Pierce wasn’t going to be easy to kill. Both knew it. All of them knew it.
“Oh, for heaven’s sake,” Alena snapped. “He doesn’t have to be killed. Leave him to me. He advocated for us. It was because of Pierce we didn’t go to war.”
“He may have advocated for us, Alena,” Reaper said, “but don’t kid yourself. He was there to kill us if anything went wrong.”
“He would have tried,” Savage said. “I was on him the entire time and he had no idea.”
Alena shrugged. “If it comes to that, I can do it myself.”
“We know if our club grows it will make the Diamondbacks nervous, but there was no limit put on how big our club could be. We’re charter members, but they expected growth,” Czar said. “They knew we had a couple of prospects.”
“Maybe not twenty-five new members,” Master said with a faint grin.
“Put it to a vote whether or not to meet with them,” Czar said. “This has come at a bad time for us, but we may as well get it done if we’re going to do it.”
“We’d have to send someone to Trinity for a few weeks.
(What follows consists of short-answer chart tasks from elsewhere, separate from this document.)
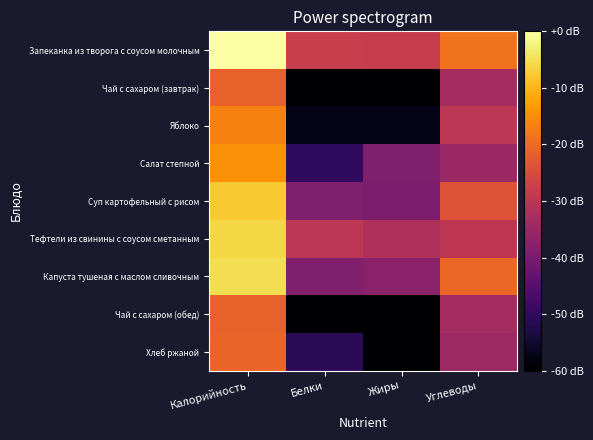

What is the total value across all series at Углеводы?

-258.7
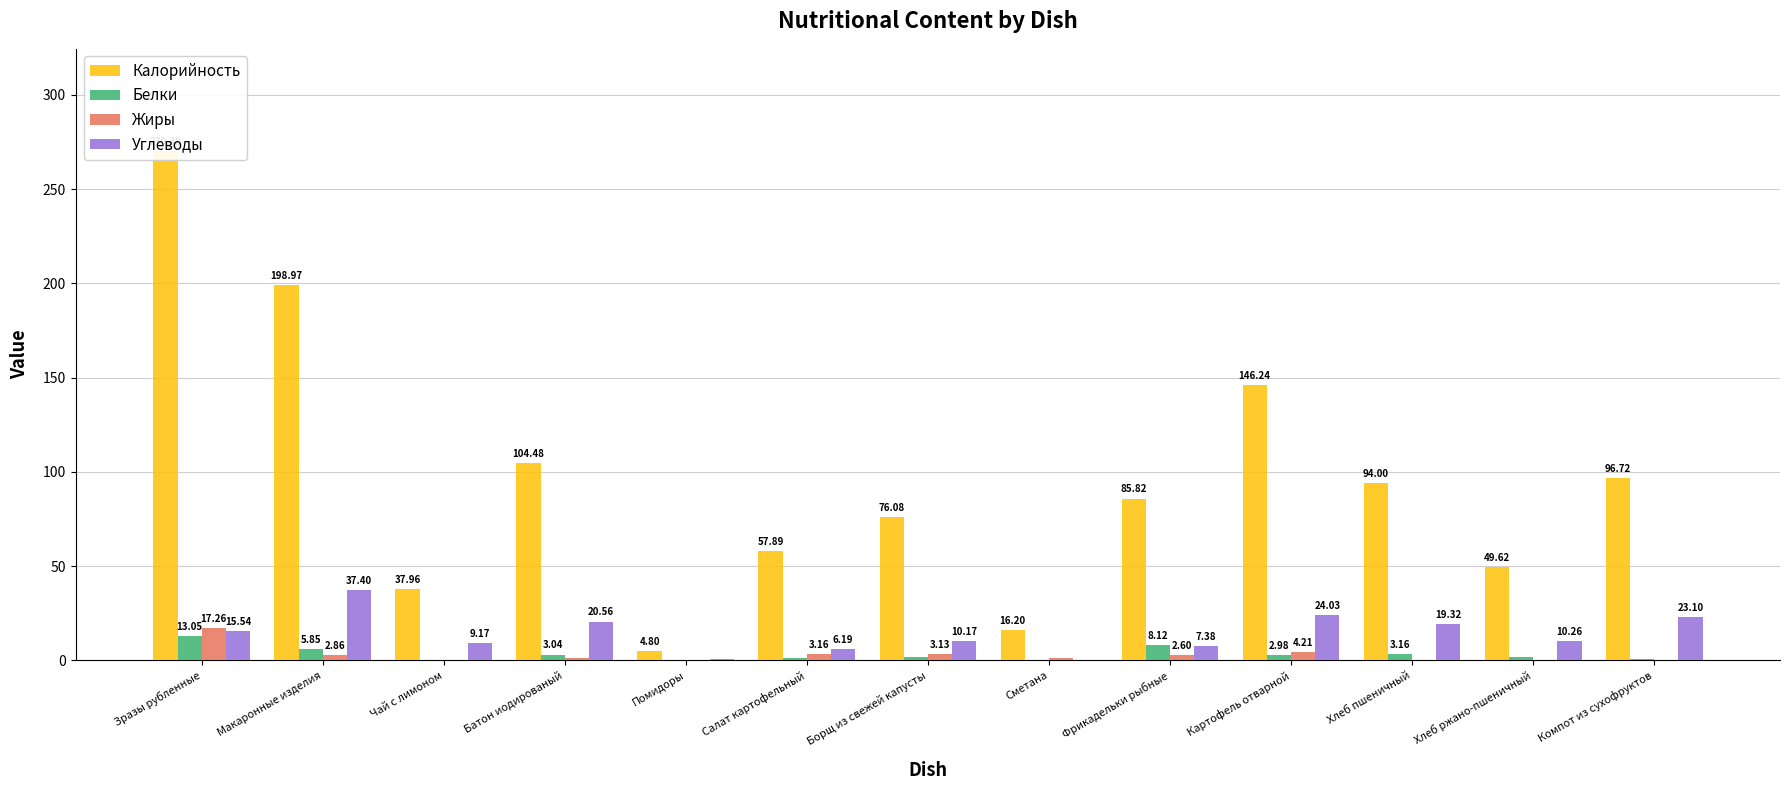

The Белки series shows 1.6 at Борщ из свежей капусты. True or false?

True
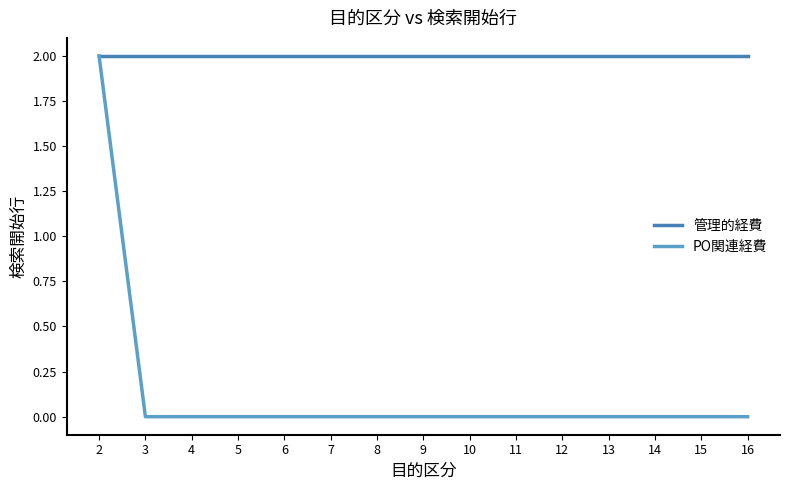

What is the difference between the maximum and second lowest values in the PO関連経費 series?

2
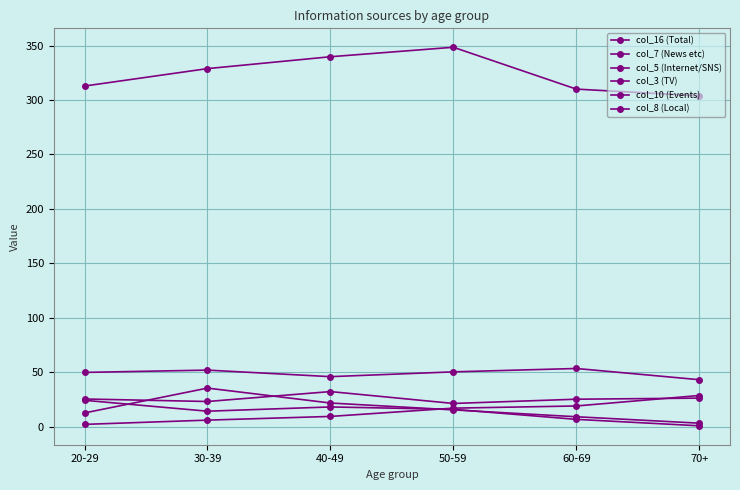

How many distinct data groups are displayed?

6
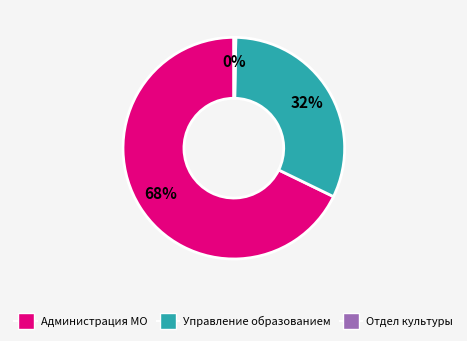

Is there any slice that represents more than half of the pie?

Yes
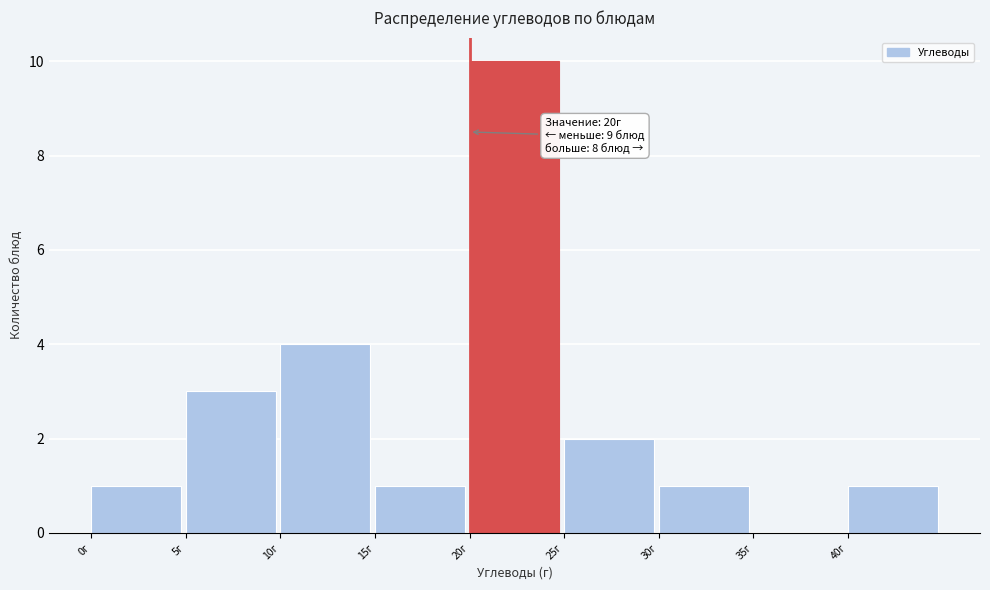

Which range on the x-axis has the tallest bar?

20 to 25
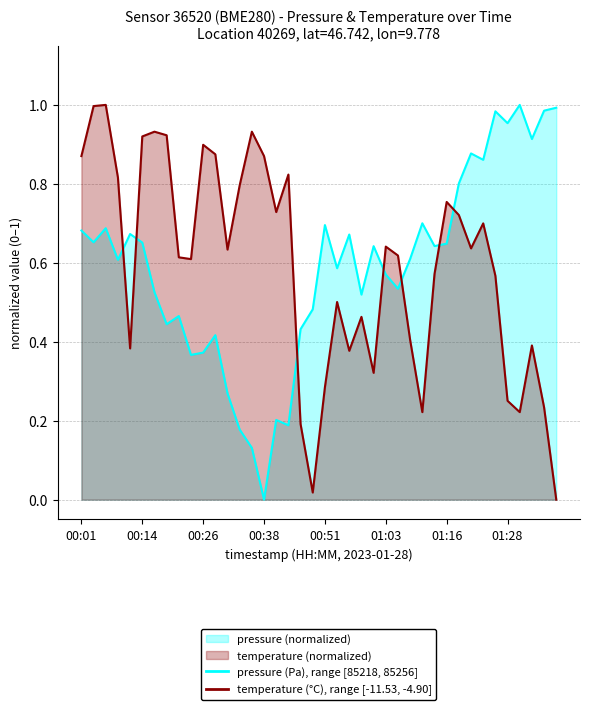

What is the spread (max minus min) of values at 01:01?

0.3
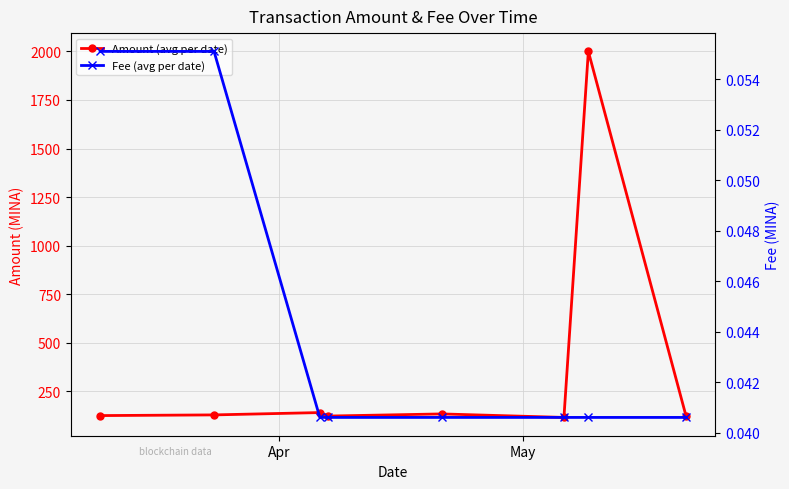

Is it true that Fee (avg per date) equals 0.0 at Apr?

False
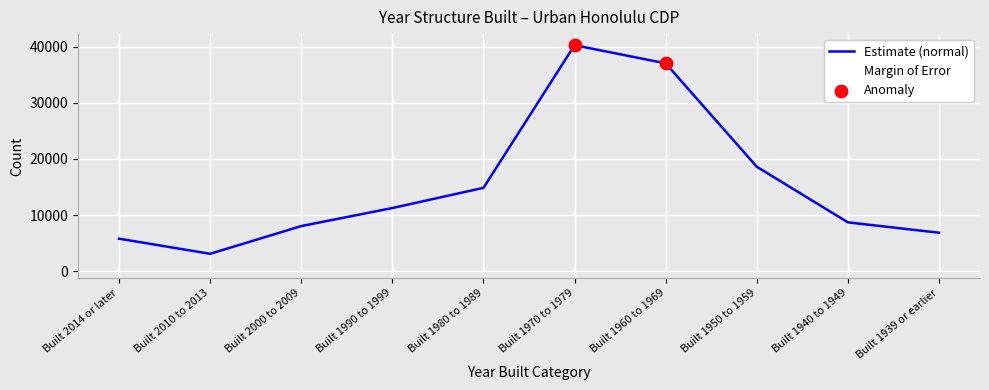

Which series has the largest total across all categories?

Estimate (normal)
And then Savage will need to go back and forth. We have to trust these men if they’re part of us,” Steele said.
“I could go,” Casimir volunteered. “Lissa likes to travel and she’s all I need for backup.” Lissa and Casimir had done what no one else had been able to do. They had freed all those trained under Sorbacov’s brutal schools by assassinating Sorbacov and his son. Now, they were free to live their own lives and choose what they wanted to do. The problem was, they only knew how to seduce and kill. All of them were struggling to find their way.
Czar nodded. “Let’s take a vote on whether or not to bring them here for a trial.”
Steele knew the vote would go through. He actually liked the idea of having another chapter, men trained as they’d been trained in the art of assassination and warfare. If it came to war with the Diamondbacks—and that was always a very real possibility—Torpedo Ink was outnumbered. The Diamondbacks would have an endless army, just as the Swords did.
Financially, they’d broken the Swords. The money had been earned from trafficking, and Code had siphoned off every penny from every local chapter as well as international ones. They’d taken out a number of members in a massacre, as well as the president, Evan Shackler-Gratsos. Before they’d killed him, they’d hit his personal bank account as well as every one of his businesses. Code had made certain the money couldn’t be traced to their accounts. Torpedo Ink was wealthy beyond their wildest dreams. They were trying to spend the money wisely, using it to establish themselves in Caspar, with legitimate businesses. They tried to do business with locals as much as possible. Czar wanted their club to have a good reputation.
There was no 1-percenter patch on their vests. The local law enforcement didn’t believe them, but that was okay. No one could prove anything against them. They wanted to keep a low profile and fit in with their community. That was the plan—and the hope.
Steele glanced down at his watch. For the first time, he realized he wanted out of a meeting, so he could get back to Breezy, even if it was just to watch her sleep. It had been so long. He had made up his mind he would never have a woman of his own again. He’d had her, the right one, the only one, and he’d lost her. The ache in his chest hadn’t ceased, not from the moment he’d put her in a car and watched her go.
She’d been crying when she’d left him. Sobbing. That had torn out his fucking heart, but there had been no way he was going to risk her life. He’d known the war was coming and her father would never forgive her for being with him—even though her father had handed her over to him to incur favor. At first, after she was gone, he couldn’t stand another woman touching him. Then, no matter how many women blew him, desperate to feel something—to get relief from the agony of dreams waking him nightly with a raging hard-on that wouldn’t seem to go away.
The vote was unanimous to bring the others in, if they were suited for Torpedo Ink. That didn’t surprise Steele in the least.